> **WHAT TO PRODUCE**: The lines from the one holding "Laphroaig Scotch" to the end of the records below, exactly as written, are the only thing to return.
Content starts
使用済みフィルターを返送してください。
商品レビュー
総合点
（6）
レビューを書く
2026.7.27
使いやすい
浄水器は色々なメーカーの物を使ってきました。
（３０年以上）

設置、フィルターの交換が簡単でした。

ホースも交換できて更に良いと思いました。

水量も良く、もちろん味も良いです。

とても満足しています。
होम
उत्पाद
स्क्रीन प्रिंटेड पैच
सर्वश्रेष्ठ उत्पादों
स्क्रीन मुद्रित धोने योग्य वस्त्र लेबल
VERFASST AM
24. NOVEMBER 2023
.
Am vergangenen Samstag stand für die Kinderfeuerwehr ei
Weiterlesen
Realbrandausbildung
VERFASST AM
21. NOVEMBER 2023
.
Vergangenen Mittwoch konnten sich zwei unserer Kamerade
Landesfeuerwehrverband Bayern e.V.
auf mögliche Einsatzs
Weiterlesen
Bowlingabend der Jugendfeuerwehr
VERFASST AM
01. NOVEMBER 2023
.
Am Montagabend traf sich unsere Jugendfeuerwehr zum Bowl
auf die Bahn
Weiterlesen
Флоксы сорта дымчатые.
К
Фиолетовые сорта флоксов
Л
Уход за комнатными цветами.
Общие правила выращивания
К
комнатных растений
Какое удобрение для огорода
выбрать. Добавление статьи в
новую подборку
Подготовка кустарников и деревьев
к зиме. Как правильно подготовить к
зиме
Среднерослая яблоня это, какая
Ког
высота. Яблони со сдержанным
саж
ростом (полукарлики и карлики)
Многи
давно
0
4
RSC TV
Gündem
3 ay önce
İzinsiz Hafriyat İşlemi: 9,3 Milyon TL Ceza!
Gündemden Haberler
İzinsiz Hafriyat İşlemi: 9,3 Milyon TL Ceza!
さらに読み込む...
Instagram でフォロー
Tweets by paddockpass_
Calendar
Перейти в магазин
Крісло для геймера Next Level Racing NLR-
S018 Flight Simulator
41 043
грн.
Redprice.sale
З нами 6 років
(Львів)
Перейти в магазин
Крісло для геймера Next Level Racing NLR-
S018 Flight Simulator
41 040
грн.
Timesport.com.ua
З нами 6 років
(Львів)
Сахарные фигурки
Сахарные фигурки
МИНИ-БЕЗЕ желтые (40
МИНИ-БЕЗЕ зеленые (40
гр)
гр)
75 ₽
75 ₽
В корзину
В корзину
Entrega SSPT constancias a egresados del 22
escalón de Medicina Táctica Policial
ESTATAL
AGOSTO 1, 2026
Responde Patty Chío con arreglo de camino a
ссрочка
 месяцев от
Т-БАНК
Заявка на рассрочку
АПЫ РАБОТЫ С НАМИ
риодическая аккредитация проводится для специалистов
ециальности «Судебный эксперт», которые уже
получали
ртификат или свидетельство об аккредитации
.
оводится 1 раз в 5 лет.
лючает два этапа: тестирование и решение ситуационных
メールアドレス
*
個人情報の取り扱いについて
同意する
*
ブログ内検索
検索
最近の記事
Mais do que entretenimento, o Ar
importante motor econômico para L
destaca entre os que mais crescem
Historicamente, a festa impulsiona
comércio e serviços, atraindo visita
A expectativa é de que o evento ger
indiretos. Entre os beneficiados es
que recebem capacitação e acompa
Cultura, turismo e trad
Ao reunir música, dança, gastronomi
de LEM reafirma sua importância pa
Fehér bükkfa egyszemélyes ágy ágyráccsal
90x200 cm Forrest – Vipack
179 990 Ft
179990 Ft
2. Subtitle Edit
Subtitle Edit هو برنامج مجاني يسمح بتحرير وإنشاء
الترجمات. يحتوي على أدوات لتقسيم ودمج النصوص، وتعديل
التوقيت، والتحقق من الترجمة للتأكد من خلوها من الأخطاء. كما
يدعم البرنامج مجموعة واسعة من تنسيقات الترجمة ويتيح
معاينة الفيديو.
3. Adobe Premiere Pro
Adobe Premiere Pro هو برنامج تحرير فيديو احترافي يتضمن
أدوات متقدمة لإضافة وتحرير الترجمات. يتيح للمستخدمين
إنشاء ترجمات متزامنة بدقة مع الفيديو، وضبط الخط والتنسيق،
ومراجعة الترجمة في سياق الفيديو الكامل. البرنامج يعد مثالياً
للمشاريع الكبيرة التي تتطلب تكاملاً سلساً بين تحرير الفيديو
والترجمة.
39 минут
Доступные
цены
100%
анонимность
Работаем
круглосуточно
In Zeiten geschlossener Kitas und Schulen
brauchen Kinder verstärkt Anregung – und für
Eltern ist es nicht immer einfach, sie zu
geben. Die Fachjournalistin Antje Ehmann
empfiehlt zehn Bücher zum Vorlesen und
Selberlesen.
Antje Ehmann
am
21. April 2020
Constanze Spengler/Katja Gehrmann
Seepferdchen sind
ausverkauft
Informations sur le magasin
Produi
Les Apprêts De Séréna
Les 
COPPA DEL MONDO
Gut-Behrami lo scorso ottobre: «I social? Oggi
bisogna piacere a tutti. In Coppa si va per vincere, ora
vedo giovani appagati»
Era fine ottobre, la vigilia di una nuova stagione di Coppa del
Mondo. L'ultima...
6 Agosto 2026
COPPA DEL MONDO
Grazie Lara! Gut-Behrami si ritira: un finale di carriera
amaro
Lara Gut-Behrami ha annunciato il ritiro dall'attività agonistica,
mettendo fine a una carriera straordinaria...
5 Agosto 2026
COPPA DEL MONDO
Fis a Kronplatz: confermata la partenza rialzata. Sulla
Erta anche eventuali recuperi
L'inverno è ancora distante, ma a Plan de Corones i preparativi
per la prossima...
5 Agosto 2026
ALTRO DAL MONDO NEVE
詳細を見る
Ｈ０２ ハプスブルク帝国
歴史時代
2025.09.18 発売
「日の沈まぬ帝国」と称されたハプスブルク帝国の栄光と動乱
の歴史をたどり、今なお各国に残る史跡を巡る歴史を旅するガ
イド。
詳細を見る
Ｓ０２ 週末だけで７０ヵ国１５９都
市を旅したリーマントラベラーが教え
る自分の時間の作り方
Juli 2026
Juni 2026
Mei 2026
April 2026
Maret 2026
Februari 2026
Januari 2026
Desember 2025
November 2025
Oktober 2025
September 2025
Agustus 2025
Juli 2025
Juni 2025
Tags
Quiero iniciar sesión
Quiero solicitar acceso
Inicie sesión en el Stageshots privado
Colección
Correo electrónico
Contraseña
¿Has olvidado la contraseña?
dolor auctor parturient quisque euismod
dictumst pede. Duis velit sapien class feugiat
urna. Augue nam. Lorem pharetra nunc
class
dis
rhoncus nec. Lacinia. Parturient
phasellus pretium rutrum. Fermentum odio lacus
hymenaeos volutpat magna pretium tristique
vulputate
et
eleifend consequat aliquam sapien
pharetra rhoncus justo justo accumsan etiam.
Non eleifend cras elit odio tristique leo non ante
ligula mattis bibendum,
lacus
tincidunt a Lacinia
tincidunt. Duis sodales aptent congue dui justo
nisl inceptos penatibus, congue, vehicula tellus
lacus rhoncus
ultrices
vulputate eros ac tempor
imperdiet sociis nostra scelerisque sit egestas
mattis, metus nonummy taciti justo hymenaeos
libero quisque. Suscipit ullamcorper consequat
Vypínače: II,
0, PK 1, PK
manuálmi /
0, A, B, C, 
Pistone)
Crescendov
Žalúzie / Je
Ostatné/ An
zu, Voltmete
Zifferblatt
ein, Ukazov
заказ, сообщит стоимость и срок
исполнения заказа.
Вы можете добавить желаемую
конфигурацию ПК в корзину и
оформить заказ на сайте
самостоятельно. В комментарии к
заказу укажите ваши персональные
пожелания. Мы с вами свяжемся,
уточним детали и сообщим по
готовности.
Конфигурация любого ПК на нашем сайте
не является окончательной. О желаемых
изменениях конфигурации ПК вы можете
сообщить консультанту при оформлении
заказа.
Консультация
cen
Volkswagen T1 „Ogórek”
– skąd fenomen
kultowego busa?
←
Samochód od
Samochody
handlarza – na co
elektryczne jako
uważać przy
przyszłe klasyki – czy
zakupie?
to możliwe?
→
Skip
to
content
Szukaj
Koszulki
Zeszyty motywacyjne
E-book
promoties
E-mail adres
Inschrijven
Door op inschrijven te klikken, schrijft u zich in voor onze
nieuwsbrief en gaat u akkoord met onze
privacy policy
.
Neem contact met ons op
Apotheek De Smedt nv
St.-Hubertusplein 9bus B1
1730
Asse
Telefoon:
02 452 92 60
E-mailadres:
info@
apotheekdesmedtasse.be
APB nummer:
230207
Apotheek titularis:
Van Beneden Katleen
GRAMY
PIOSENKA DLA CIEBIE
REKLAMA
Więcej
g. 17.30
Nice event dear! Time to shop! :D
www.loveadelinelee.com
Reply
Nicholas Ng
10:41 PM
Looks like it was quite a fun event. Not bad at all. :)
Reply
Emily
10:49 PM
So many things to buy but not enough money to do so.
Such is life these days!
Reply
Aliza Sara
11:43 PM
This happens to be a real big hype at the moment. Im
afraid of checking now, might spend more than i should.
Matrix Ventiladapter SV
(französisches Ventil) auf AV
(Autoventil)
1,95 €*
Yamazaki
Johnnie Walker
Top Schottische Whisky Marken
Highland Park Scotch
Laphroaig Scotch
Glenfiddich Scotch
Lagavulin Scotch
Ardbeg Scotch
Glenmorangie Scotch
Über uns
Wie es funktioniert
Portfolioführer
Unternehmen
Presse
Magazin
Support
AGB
Content ends
> **REPLY TO THE EXERCISE**:
Laphroaig Scotch
Glenfiddich Scotch
Lagavulin Scotch
Ardbeg Scotch
Glenmorangie Scotch
Über uns
Wie es funktioniert
Portfolioführer
Unternehmen
Presse
Magazin
Support
AGB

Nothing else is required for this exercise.